OpenRSS is a cool site that aims to produce RSS feeds for sites without them at no cost (some conditions apply, e.g. no account-walled/paywalled sites may be requested).

There's also the Feedbro add-on for Firefox (and other browsers) that can be used to check if a website has a RSS feed buried somewhere to add to your reader.

If you'd like to keep up with some non-commercial music, you could check out the Editor's Picks from ccMixter. Here's the direct feed link.

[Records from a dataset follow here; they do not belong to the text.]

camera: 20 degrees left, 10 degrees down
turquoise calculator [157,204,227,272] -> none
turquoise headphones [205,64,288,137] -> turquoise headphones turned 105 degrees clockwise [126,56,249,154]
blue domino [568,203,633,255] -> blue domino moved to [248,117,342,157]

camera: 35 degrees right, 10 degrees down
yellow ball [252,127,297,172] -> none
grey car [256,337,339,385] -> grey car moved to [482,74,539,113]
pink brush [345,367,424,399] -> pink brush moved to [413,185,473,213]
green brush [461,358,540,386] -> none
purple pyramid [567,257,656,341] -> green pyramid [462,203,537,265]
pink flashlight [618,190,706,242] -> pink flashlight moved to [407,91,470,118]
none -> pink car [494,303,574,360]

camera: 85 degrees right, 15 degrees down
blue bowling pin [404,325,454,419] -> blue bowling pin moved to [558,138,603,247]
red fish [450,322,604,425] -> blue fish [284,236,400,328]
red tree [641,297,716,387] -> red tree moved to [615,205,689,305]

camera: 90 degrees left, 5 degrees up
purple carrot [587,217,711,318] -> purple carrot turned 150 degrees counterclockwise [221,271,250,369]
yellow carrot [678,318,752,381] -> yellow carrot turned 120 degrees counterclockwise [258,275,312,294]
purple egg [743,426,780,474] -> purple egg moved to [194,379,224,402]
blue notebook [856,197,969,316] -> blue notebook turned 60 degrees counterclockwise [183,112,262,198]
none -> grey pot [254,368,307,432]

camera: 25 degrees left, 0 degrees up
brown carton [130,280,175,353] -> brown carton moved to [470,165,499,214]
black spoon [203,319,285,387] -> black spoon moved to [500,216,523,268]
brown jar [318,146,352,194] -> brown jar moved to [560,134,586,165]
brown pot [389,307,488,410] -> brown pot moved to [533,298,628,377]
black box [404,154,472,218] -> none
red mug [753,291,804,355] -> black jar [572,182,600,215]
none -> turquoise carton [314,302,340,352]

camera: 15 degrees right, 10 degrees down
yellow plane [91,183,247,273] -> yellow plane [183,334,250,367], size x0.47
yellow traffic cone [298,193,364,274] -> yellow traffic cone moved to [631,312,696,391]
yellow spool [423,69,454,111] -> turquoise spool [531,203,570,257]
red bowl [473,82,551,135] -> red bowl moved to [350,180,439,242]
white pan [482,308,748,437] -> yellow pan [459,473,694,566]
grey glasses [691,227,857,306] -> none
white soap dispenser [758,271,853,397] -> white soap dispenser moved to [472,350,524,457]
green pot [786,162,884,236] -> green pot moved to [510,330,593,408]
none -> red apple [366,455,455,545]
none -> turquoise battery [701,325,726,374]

In case of follow-up questions:

  • Mobile Apps: personally I'm mostly using Feeder on Android these days. I like to be able to see a lot of feed entries at once and this works best for me. I've tried apps like Read You and Nunti, but they weren't showing as much as I wanted.
    • Worth noting though, Nunti may be worth trying for its unique feature that tries to adjust your feeds to surface articles/entries that may be of more interest to you with offline systems.
  • Desktop/laptop: I'm still sort of searching on this one. For the moment I use Thunderbird, but it's not RSS-focused so it's more than I want from a reader.
[–] [email protected] 4 points 16 hours ago

This is promising! Thanks.

I'm using Feeder too. I haven't tried any others, but I remember someone on lemmy recommended it once before, and it seems perfectly good to me.

[–] [email protected] 19 points 17 hours ago (2 children)
[–] [email protected] 3 points 16 hours ago

Nice, thank you!

[–] [email protected] 6 points 17 hours ago

Wow, I should have scrolled back some for these. Thanks.